Pelaksanaan kajian itu juga harus berkoordinasi dengan Satuan Gugus Tugas Percepatan Penanganan COVID-19. Belum selesai di situ, tim kajian ditugaskan untuk memberikan rekomendasi kepada menteri.

“Setelah membaca semua pasal-pasalnya, saya berkesimpulan bahwa Permenkes ini tidak efektif dalam mengatur kerja-kerja besar perang melawan Corona. Ketentuan yang ada di dalamnya tidak begitu jauh berbeda dengan apa yang ada di peraturan pemerintahnya. Yang baru hanya mendetailkan prosedur pengajuan PSBB oleh kepala daerah,” ujarnya.

Saleh justru menilai bahwa akan lebih mudah jika prosedur penetapan PSBB Satgas Percepatan Penanganan COVID-19.

Sebab tidak seperti kepala daerah, pengajuan oleh Satgas itu tidak perlu lagi harus menyampaikan informasi mengenai kesiapan daerah tentang aspek ketersediaan kebutuhan hidup dasar rakyat, sarana dan prasarana kesehatan, anggaran dan operasionalisasi jaring pengaman sosial, serta keamanan. Sementara dalam Permenkes, itu menjadi tugas dari kepala daerah.

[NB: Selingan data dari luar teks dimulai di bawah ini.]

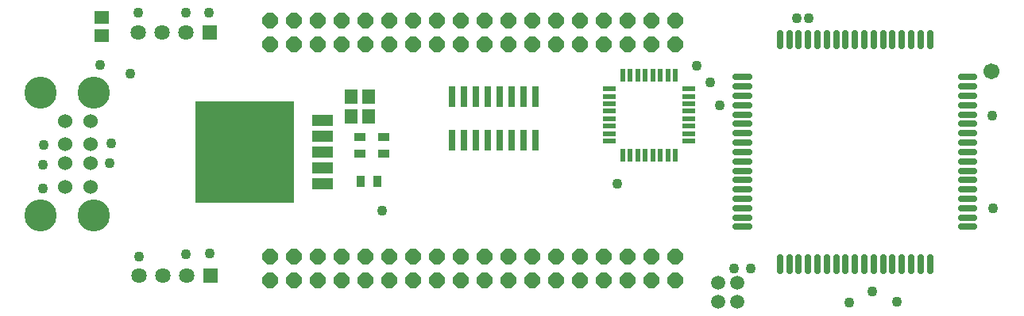
<source format=gbr>
G04 EAGLE Gerber RS-274X export*
G75*
%MOMM*%
%FSLAX34Y34*%
%LPD*%
%INSoldermask Bottom*%
%IPPOS*%
%AMOC8*
5,1,8,0,0,1.08239X$1,22.5*%
G01*
%ADD10R,1.401600X1.601600*%
%ADD11R,10.511600X10.901600*%
%ADD12R,2.260600X1.168400*%
%ADD13C,0.701600*%
%ADD14R,1.631600X1.631600*%
%ADD15C,1.631600*%
%ADD16R,1.301600X0.901600*%
%ADD17R,0.901600X1.301600*%
%ADD18R,1.601600X1.401600*%
%ADD19P,1.759533X8X22.500000*%
%ADD20C,1.509600*%
%ADD21C,1.524000*%
%ADD22C,3.429000*%
%ADD23C,1.101600*%
%ADD24R,0.609600X1.460500*%
%ADD25R,1.460500X0.609600*%
%ADD26R,0.660400X2.286000*%
%ADD27C,1.701600*%


D10*
X360120Y210366D03*
X379120Y210366D03*
X360178Y230902D03*
X379178Y230902D03*
D11*
X246400Y171900D03*
D12*
X329712Y205936D03*
X329712Y188918D03*
X329712Y171900D03*
X329712Y154882D03*
X329712Y137864D03*
D13*
X977200Y59100D02*
X977200Y45100D01*
X967200Y45100D02*
X967200Y59100D01*
X957200Y59100D02*
X957200Y45100D01*
X947200Y45100D02*
X947200Y59100D01*
X937200Y59100D02*
X937200Y45100D01*
X927200Y45100D02*
X927200Y59100D01*
X917200Y59100D02*
X917200Y45100D01*
X907200Y45100D02*
X907200Y59100D01*
X897200Y59100D02*
X897200Y45100D01*
X887200Y45100D02*
X887200Y59100D01*
X877200Y59100D02*
X877200Y45100D01*
X867200Y45100D02*
X867200Y59100D01*
X857200Y59100D02*
X857200Y45100D01*
X847200Y45100D02*
X847200Y59100D01*
X837200Y59100D02*
X837200Y45100D01*
X827200Y45100D02*
X827200Y59100D01*
X817200Y59100D02*
X817200Y45100D01*
X784200Y92100D02*
X770200Y92100D01*
X770200Y102100D02*
X784200Y102100D01*
X784200Y112100D02*
X770200Y112100D01*
X770200Y122100D02*
X784200Y122100D01*
X784200Y132100D02*
X770200Y132100D01*
X770200Y142100D02*
X784200Y142100D01*
X784200Y152100D02*
X770200Y152100D01*
X770200Y162100D02*
X784200Y162100D01*
X784200Y172100D02*
X770200Y172100D01*
X770200Y182100D02*
X784200Y182100D01*
X784200Y192100D02*
X770200Y192100D01*
X770200Y202100D02*
X784200Y202100D01*
X784200Y212100D02*
X770200Y212100D01*
X770200Y222100D02*
X784200Y222100D01*
X784200Y232100D02*
X770200Y232100D01*
X770200Y242100D02*
X784200Y242100D01*
X784200Y252100D02*
X770200Y252100D01*
X817200Y285100D02*
X817200Y299100D01*
X827200Y299100D02*
X827200Y285100D01*
X837200Y285100D02*
X837200Y299100D01*
X847200Y299100D02*
X847200Y285100D01*
X857200Y285100D02*
X857200Y299100D01*
X867200Y299100D02*
X867200Y285100D01*
X877200Y285100D02*
X877200Y299100D01*
X887200Y299100D02*
X887200Y285100D01*
X897200Y285100D02*
X897200Y299100D01*
X907200Y299100D02*
X907200Y285100D01*
X917200Y285100D02*
X917200Y299100D01*
X927200Y299100D02*
X927200Y285100D01*
X937200Y285100D02*
X937200Y299100D01*
X947200Y299100D02*
X947200Y285100D01*
X957200Y285100D02*
X957200Y299100D01*
X967200Y299100D02*
X967200Y285100D01*
X977200Y285100D02*
X977200Y299100D01*
X1010200Y252100D02*
X1024200Y252100D01*
X1024200Y242100D02*
X1010200Y242100D01*
X1010200Y232100D02*
X1024200Y232100D01*
X1024200Y222100D02*
X1010200Y222100D01*
X1010200Y212100D02*
X1024200Y212100D01*
X1024200Y202100D02*
X1010200Y202100D01*
X1010200Y192100D02*
X1024200Y192100D01*
X1024200Y182100D02*
X1010200Y182100D01*
X1010200Y172100D02*
X1024200Y172100D01*
X1024200Y162100D02*
X1010200Y162100D01*
X1010200Y152100D02*
X1024200Y152100D01*
X1024200Y142100D02*
X1010200Y142100D01*
X1010200Y132100D02*
X1024200Y132100D01*
X1024200Y122100D02*
X1010200Y122100D01*
X1010200Y112100D02*
X1024200Y112100D01*
X1024200Y102100D02*
X1010200Y102100D01*
X1010200Y92100D02*
X1024200Y92100D01*
D14*
X209400Y300200D03*
D15*
X184000Y300200D03*
X158600Y300200D03*
X133200Y300200D03*
D16*
X395024Y187950D03*
X395024Y169950D03*
D17*
X388500Y140678D03*
X370500Y140678D03*
D16*
X369718Y188462D03*
X369718Y170462D03*
D18*
X94774Y296838D03*
X94774Y315838D03*
D14*
X210000Y40000D03*
D15*
X184600Y40000D03*
X159200Y40000D03*
X133800Y40000D03*
D19*
X274100Y34800D03*
X299500Y34800D03*
X324900Y34800D03*
X350300Y34800D03*
X375700Y34800D03*
X401100Y34800D03*
X274100Y60200D03*
X299500Y60200D03*
X324900Y60200D03*
X350300Y60200D03*
X375700Y60200D03*
X401100Y60200D03*
X426500Y34800D03*
X426500Y60200D03*
X451900Y34800D03*
X477300Y34800D03*
X502700Y34800D03*
X528100Y34800D03*
X553500Y34800D03*
X578900Y34800D03*
X451900Y60200D03*
X477300Y60200D03*
X502700Y60200D03*
X528100Y60200D03*
X553500Y60200D03*
X578900Y60200D03*
X604300Y34800D03*
X604300Y60200D03*
X629700Y34800D03*
X655100Y34800D03*
X680500Y34800D03*
X629700Y60200D03*
X655100Y60200D03*
X680500Y60200D03*
X705900Y34800D03*
X705900Y60200D03*
X274100Y287300D03*
X299500Y287300D03*
X324900Y287300D03*
X350300Y287300D03*
X375700Y287300D03*
X401100Y287300D03*
X274100Y312700D03*
X299500Y312700D03*
X324900Y312700D03*
X350300Y312700D03*
X375700Y312700D03*
X401100Y312700D03*
X426500Y287300D03*
X426500Y312700D03*
X451900Y287300D03*
X477300Y287300D03*
X502700Y287300D03*
X528100Y287300D03*
X553500Y287300D03*
X578900Y287300D03*
X451900Y312700D03*
X477300Y312700D03*
X502700Y312700D03*
X528100Y312700D03*
X553500Y312700D03*
X578900Y312700D03*
X604300Y287300D03*
X604300Y312700D03*
X629700Y287300D03*
X655100Y287300D03*
X680500Y287300D03*
X629700Y312700D03*
X655100Y312700D03*
X680500Y312700D03*
X705900Y287300D03*
X705900Y312700D03*
D20*
X751688Y12384D03*
X751688Y32384D03*
X771688Y12384D03*
X771688Y32384D03*
D21*
X82500Y205000D03*
X82500Y180108D03*
X82500Y160042D03*
X82500Y134896D03*
X55322Y205000D03*
X55322Y180108D03*
X55322Y160042D03*
X55322Y134896D03*
D22*
X29160Y235734D03*
X29160Y104416D03*
X86056Y235734D03*
X86056Y104416D03*
D23*
X941970Y12140D03*
D24*
X705748Y168913D03*
X697748Y168913D03*
X689748Y168913D03*
X681748Y168913D03*
X673748Y168913D03*
X665748Y168913D03*
X657748Y168913D03*
X649748Y168913D03*
D25*
X635013Y183648D03*
X635013Y191648D03*
X635013Y199648D03*
X635013Y207648D03*
X635013Y215648D03*
X635013Y223648D03*
X635013Y231648D03*
X635013Y239648D03*
D24*
X649748Y254384D03*
X657748Y254384D03*
X665748Y254384D03*
X673748Y254384D03*
X681748Y254384D03*
X689748Y254384D03*
X697748Y254384D03*
X705748Y254384D03*
D25*
X720484Y239648D03*
X720484Y231648D03*
X720484Y223648D03*
X720484Y215648D03*
X720484Y207648D03*
X720484Y199648D03*
X720484Y191648D03*
X720484Y183648D03*
D26*
X556456Y184480D03*
X543756Y184480D03*
X531056Y184480D03*
X518356Y184480D03*
X505656Y184480D03*
X492956Y184480D03*
X480256Y184480D03*
X467556Y184480D03*
X467556Y231724D03*
X480256Y231724D03*
X492956Y231724D03*
X505656Y231724D03*
X518356Y231724D03*
X531056Y231724D03*
X543756Y231724D03*
X556456Y231724D03*
D27*
X1043050Y258160D03*
D23*
X124968Y255524D03*
X92456Y265176D03*
X1043686Y211328D03*
X392938Y109728D03*
X104394Y181356D03*
X103124Y159766D03*
X32766Y179832D03*
X32004Y158496D03*
X209042Y321056D03*
X183896Y320802D03*
X209550Y63754D03*
X184150Y62484D03*
X768350Y47498D03*
X785876Y47498D03*
X848106Y314706D03*
X835152Y315214D03*
X753110Y222250D03*
X1044448Y111760D03*
X915924Y22860D03*
X891032Y10922D03*
X742696Y246888D03*
X728218Y264668D03*
X643890Y138176D03*
X133858Y60452D03*
X133350Y321310D03*
X31750Y132842D03*
M02*

</source>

“Soal kurva epidemologi, memang sekarang ini sudah ada? Seperti apa kurva tersebut? Yang berhak membuatnya siapa? Begitu juga dengan peta penyebarannya. Seperti apa peta penyebaran yang dimaksud? Sejauh ini pemerintah belum pernah merilis secara resmi peta penyebaran. Yang ada hanya penambahan jumlah yang positif dan meninggal saja. Kalau di pusat saja hal itu sulit dikerjakan, saya khawatir, ini malah akan menyulitkan dalam proses penerapan PSBB di daerah,” tekannya.

Di samping itu, lanjutnya, penetapan PSBB atas usulan kepala daerah bakalan terkendala dengan data dan kriteria yang cukup banyak.

Pada pasal 4, misalnya, disebutkan bahwa permohonan PSBB oleh kepala daerah harus menyertakan data peningkatan jumlah kasus disertai kurva epidemologi, data peta penyebaran menurut waktu, data penyeledikan epidomologi yang menyebutkan telah terjadi penularan generasi kedua dan ketiga.

Kemudian, tambahnya, penetapan PSBB atas usulan kepala daerah dinilai terkendala dengan data dan kriteria yang cukup banyak. Pada pasal 4, misalnya, disebutkan bahwa permohonan PSBB oleh kepala daerah harus menyertakan data peningkatan jumlah kasus disertai kurva epidemologi, data peta penyebaran menurut waktu, data penyeledikan epidomologi yang menyebutkan telah terjadi penularan generasi kedua dan ketiga.

“Saya khawatir, peraturan pemerintah dan permenkes PSBB ini hanya akan menjadi dokumen kearifan. Dokumen kearifan yang berada di tempat yang tinggi tetapi tidak terimplementasi di bumi,” imbuhnya.

Dan yang lebih penting, tekan Saleh, baik di dalam Peraturan Pemerintah No. 21/2020 maupun di dalam Permenkes No. 9/2020 ini tidak ditemukan sanksi bagi yang melanggar. Itu artinya, kata dia, penetapan PSBB dengan serentetan birokrasinya boleh saja tidak ditaati.

“Padahal ketidaktaatan itu sebenarnya sudah terjadi dan dapat dilihat di tengah masyarakat,” pungkasnya.